Lucas answers his phone sporadically. Lucas’ consultation of his email inbox is sporadic.
Yet this one thing is true: Lucas texts. If you want to contact Lucas, you send him a text. Lucas replies. Case closed.
I mention this detail because this old house is just big enough, just vulnerable enough, and just enough full of Rhodesian Ridgebacks to become a vulnerable and even volatile place if it becomes momentarily bereft of humans.
I travel. Lucas does not. Thus, both vulnerability and volatility are kept in their corner, marginally de-clawed.
‘Lucas, I’ll be in Delhi. Can you watch the dogs?’, might come across the wire.
‘Got it covered’ comes the message to the iPhone of the frazzled traveler in the boarding lounge at O’Hare.
The world, momentarily, rests secure.
Lucas is not only a competent house-watcher and canine-preferred dog keeper. He is also a fine wit.
Lucas and irony are synonyms.

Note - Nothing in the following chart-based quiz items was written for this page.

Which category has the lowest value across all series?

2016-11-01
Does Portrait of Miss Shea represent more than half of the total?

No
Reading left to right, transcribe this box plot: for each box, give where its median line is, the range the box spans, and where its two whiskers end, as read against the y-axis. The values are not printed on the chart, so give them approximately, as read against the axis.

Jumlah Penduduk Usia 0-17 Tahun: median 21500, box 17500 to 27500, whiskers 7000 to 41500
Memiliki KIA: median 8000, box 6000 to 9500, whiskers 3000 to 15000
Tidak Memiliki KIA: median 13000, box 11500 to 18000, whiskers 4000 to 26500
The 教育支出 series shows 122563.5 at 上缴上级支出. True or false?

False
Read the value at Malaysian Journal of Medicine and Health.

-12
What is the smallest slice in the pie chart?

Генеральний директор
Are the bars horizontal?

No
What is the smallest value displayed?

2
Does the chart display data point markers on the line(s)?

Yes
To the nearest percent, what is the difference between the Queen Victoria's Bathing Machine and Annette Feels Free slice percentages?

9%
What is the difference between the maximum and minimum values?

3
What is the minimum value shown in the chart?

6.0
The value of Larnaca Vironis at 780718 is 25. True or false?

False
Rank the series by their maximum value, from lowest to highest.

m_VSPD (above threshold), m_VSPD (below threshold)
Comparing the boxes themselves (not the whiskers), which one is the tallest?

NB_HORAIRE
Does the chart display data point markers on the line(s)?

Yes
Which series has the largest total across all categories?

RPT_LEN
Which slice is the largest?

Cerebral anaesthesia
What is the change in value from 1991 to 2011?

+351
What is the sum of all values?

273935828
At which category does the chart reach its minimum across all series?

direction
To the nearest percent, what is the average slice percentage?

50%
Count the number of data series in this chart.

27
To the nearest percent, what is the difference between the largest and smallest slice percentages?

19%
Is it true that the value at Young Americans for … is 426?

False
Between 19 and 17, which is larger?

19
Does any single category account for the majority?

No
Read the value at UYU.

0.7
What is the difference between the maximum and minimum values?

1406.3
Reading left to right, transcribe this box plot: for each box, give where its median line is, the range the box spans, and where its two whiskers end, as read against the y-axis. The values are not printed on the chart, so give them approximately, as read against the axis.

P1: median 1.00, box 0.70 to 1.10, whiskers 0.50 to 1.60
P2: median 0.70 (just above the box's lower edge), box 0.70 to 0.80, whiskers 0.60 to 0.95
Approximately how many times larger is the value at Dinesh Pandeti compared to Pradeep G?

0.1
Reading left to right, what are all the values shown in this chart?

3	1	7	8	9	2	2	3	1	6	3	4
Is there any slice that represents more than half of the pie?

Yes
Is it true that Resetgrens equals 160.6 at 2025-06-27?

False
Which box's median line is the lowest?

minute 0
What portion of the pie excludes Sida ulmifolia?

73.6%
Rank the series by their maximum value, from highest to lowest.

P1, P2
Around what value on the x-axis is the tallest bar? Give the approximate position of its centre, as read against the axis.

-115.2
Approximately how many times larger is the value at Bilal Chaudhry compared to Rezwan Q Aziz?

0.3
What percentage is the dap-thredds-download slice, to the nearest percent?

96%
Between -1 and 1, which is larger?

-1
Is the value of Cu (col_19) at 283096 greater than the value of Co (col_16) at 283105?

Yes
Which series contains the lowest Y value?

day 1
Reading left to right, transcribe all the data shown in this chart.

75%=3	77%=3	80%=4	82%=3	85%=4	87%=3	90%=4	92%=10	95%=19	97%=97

Where justice and mercy kiss, Lucas and irony virtually make out.
A student of film and television, Lucas explains to this Old Guy that television breaks down neatly into ‘Before Seinfeld’ and ‘After Seinfeld’. Lucas comments on the geometrical magic of the World Cup semi-finals as though he invented the game. Lucas knows everything.
Lucas, as I tell him how life has changed now that I’ve learned what a hosta is, listens politely and awaits his opportunity to insert a subtle, knowing, ironic comment upon Old Men who do gardens.
Lucas makes this old house better, safe, humane, and canine-friendly.
The world, at this moment, is a bit too full of lethal, unpredictable things.
Lucas is safe, here, and dog-worthy. In this old house.